Which leaves the challenges. These are mainly technical, in Consort's world: for example, getting the device to work with the drug. "For us now, it would be unusual to come up against a technical show-stopper, but it's still time-consuming, and bumps in the road can add six months to a timeline."

‘It's a simple model: the better job you do for the customer the more they give you’

Ironically, for a company that takes such pains to be in control of its business – building selectively and taking a conservative approach to M&A –  the biggest concern for Glenn is not being in control of products once they are with the customer. "Everything we make goes to customers that have their own sales and marketing machinery – we can't control what happens then. Or if customers 'fall over' in the clinic: we never get a commercial return on that."

But it is the nature of the industry, says Glenn, pointing to good margins. In fiscal 2018 (year ended April 30), Consort reported a 5.8% increase in group revenue to £311.1 million (+4.4% underlying growth) and EBIT before special items of £42.7 million (+6.8%; and +5.3% at constant exchange rates).

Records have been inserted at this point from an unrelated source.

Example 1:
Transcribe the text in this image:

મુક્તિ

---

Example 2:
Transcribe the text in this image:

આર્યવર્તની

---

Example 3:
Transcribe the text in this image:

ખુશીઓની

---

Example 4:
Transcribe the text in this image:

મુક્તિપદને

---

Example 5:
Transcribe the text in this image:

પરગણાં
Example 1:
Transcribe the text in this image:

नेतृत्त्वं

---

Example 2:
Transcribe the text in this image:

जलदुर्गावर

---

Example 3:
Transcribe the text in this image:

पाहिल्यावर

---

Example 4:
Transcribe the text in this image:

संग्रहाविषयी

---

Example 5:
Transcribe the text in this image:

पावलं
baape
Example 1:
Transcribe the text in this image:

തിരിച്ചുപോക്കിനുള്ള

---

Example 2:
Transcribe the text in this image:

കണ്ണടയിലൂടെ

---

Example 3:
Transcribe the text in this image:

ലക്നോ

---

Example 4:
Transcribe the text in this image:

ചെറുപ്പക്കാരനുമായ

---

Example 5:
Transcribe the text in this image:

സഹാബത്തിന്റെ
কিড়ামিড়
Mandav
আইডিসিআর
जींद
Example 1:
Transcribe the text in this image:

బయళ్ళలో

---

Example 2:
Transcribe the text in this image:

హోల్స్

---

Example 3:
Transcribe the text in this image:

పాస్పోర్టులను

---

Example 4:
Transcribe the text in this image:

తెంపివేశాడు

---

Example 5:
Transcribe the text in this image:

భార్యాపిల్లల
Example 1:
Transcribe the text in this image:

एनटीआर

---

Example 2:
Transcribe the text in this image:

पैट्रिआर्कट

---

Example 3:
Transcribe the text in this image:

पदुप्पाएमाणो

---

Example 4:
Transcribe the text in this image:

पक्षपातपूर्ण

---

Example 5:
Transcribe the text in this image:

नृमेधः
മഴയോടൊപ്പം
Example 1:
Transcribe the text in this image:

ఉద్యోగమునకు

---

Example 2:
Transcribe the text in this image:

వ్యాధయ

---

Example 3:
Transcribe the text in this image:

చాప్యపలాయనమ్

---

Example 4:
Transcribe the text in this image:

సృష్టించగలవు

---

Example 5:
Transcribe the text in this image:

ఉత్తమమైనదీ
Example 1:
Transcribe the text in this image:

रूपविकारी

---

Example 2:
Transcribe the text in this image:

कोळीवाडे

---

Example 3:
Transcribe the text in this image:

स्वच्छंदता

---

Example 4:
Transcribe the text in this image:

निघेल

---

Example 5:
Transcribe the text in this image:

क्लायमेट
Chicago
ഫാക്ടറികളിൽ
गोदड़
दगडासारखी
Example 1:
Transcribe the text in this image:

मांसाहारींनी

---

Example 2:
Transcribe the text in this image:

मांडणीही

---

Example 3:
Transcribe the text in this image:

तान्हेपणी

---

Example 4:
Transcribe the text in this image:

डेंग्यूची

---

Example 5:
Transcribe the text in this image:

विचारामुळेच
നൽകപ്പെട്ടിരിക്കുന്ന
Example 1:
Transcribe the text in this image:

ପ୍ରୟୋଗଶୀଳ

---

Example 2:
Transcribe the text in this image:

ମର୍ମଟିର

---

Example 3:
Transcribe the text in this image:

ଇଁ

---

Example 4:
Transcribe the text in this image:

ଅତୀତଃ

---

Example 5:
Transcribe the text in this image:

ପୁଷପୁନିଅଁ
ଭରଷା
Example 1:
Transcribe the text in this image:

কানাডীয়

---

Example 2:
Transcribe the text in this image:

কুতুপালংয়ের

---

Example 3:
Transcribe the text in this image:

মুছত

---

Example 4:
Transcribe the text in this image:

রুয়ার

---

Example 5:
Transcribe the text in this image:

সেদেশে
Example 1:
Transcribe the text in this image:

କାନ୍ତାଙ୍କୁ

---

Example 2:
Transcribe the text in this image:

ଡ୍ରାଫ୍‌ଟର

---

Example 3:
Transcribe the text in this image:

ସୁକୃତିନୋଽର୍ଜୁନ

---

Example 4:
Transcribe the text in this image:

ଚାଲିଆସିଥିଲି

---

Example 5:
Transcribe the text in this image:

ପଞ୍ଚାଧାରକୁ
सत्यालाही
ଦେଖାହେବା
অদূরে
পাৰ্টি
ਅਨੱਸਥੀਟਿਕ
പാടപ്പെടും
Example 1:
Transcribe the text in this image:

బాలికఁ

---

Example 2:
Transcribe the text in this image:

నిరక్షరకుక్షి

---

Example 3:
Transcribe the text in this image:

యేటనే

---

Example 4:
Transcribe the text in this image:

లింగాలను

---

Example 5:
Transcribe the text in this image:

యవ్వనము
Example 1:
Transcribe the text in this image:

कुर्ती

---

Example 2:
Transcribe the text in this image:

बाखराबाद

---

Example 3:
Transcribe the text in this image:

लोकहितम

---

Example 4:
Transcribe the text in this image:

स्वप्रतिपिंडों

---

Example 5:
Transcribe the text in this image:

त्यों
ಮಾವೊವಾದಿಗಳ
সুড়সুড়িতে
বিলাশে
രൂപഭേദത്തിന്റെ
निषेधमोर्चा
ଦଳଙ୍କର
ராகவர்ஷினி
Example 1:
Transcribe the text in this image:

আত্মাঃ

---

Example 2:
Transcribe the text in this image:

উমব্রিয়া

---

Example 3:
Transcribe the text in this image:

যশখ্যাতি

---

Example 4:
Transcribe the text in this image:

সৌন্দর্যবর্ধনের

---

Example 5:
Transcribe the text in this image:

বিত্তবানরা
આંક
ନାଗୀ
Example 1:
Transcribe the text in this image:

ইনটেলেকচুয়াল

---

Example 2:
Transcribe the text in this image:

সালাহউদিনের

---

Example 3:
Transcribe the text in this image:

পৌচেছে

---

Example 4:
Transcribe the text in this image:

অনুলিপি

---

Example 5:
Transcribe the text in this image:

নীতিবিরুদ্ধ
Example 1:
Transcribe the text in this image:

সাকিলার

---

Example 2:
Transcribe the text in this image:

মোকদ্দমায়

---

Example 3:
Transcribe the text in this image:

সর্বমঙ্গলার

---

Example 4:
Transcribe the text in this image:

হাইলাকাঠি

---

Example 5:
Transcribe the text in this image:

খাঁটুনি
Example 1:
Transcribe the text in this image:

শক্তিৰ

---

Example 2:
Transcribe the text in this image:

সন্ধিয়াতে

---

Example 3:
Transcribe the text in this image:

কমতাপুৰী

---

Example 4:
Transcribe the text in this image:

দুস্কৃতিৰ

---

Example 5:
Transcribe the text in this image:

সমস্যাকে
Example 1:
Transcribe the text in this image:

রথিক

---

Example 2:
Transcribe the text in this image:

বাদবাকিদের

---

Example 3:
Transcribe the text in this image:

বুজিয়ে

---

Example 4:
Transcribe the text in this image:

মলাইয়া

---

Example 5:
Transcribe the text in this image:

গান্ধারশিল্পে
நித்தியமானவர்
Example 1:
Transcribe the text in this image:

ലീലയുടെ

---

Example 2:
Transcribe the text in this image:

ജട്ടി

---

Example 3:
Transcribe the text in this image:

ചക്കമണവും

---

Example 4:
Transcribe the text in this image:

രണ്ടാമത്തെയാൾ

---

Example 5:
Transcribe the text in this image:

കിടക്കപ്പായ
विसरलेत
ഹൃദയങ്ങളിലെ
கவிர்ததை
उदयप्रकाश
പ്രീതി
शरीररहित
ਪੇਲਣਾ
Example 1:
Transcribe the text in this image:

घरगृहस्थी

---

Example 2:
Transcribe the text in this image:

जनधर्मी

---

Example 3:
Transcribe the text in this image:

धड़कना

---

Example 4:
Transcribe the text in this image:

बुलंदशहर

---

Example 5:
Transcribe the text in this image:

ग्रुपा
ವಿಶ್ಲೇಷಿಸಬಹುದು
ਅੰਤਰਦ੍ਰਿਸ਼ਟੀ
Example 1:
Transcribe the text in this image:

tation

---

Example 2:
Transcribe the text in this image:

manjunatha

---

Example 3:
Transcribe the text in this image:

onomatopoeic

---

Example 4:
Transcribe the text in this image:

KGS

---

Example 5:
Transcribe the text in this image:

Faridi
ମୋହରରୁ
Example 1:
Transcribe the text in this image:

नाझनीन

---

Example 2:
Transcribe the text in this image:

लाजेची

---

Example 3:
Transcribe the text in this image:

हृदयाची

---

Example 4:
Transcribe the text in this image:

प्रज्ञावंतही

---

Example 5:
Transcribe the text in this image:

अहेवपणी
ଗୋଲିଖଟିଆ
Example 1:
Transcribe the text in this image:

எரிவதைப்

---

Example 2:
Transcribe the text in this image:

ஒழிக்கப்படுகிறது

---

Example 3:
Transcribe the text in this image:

"It's a pretty exciting time; business is upbeat at the moment. The Aesica deal was successful, we see huge opportunities in nasal and injectables franchises, and meanwhile the respiratory franchise keeps steaming along." The business is there to be won, has says. "It's a simple model: the better job you do for the customer, the more they give you."

Consort now has to ensure it is continuing to do the job right. The innovation center and moving into injectables look to be providing continuity. Brexit might be a fly in the ointment, but Consort has mainland European sites in Düsseldorf and Zwickau, Germany; and Turin, Italy. In fact, record volumes were manufactured at these facilities in 2017-2018, with investments being made in new production lines to support growth. Without them, Brexit could have led to lost business, but Consort might have that potential complication covered. Thinking ahead is vital, for all operation and strategic elements, and it is a 24/7 job, says Glenn. But he is ready for the challenges. "It's been a really interesting journey so far."